What this task involves – Resume the passage below on the liability of the Depositary and the Company under the Deposit Agreement, continuing after its final sentence.

Reading text –
◆ ◆ ◆ ◆ ◆
Where, by the terms of a
distribution pursuant to
Section 4.01, 4.02 or 4.03 of the
Deposit Agreement, or an
offering or distribution pursuant
to Section 4.04 of the Deposit
Agreement, such distribution or
offering may not be made
available to Owners of Receipts,
and the Depositary may not
dispose of such distribution or
offering on behalf of such
Owners and make the net
proceeds available to such
Owners, then the Depositary
shall not make such distribution
or offering, and shall allow any
rights, if applicable, to lapse.
Neither the Company nor the
Depositary assumes any
obligation or shall be subject to
any liability under the Deposit
Agreement to Owners or holders,
except that they agree to perform
their obligations specifically set
forth in the Deposit Agreement
without negligence or bad faith.
The Depositary shall not be
subject to any liability with
respect to the validity or worth of
the Deposited Securities.  Neither
the Depositary nor the Company
shall be under any obligation to
appear in, prosecute or defend
any action, suit, or other
proceeding in respect of any
Deposited Securities or in respect
of the American Depositary
Shares, on behalf of any Owner
or holder or other person.
◆ ◆ ◆ ◆ ◆
Data excerpt –

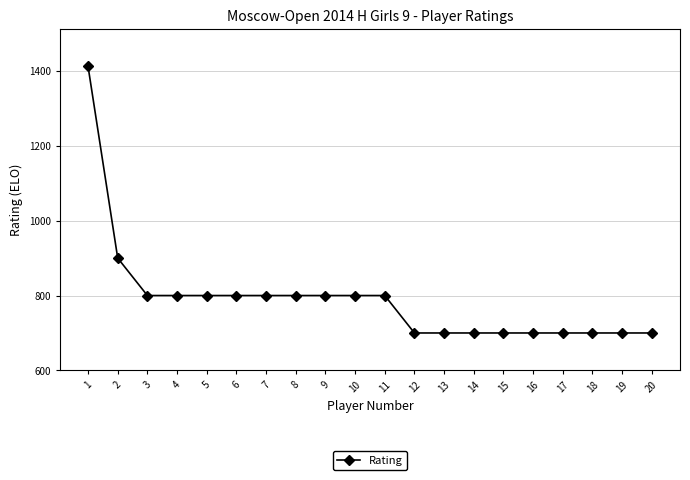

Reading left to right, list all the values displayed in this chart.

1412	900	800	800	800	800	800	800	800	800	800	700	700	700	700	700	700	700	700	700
◆ ◆ ◆ ◆ ◆
Output below –
Neither the Depositary nor the
Company shall be liable for any
action or nonaction by it in
reliance upon the advice of or
information from legal counsel,
accountants, any person
presenting Shares for deposit,
any Owner or holder, or any
other person believed by it in
good faith to be competent to
give such advice or information.
The Depositary shall not be
responsible for any failure to
carry out any instructions to vote
any of the Deposited Securities
or for the manner in which any
such vote is cast or the effect of
any such vote, provided that any
such action or nonaction is in
good faith.  The Depositary shall
not be liable for any acts or
omissions made by a successor
depositary whether in connection
with a previous act or omission of
the Depositary or in connection
with a matter arising wholly after
the removal or resignation of the
Depositary, provided that in
connection with the issue out of
which such potential liability
arises, the Depositary performed
its obligations without negligence
or bad faith while it acted as
Depositary.  No disclaimer of
liability under the Securities Act
of 1933 is intended by any
provision of the Deposit
Agreement.
19.	RESIGNATION AND
REMOVAL OF THE
DEPOSITARY
APPOINTMENT OF
SUCCESSOR
CUSTODIAN.
      The Depositary may at
any time resign as Depositary
under the Deposit Agreement by
written notice of its election so to
do delivered to the Company,
such resignation to take effect
upon the earlier of i the
appointment of a successor
depositary and its acceptance of
such appointment as provided in
the Deposit Agreement or ii
termination by the Depositary
pursuant to Section 6.02 of the
Deposit Agreement.  The
Depositary may at any time be
removed by the Company by 120
days prior written notice of such
removal, to become effective
upon the later of i the 120th day
after delivery of the notice to the
Depositary and ii the
appointment of a successor
depositary and its acceptance of
such appointment as provided in
the Deposit Agreement.  The
Depositary in its discretion may
appoint a substitute or additional
custodian or custodians.
20.	AMENDMENT.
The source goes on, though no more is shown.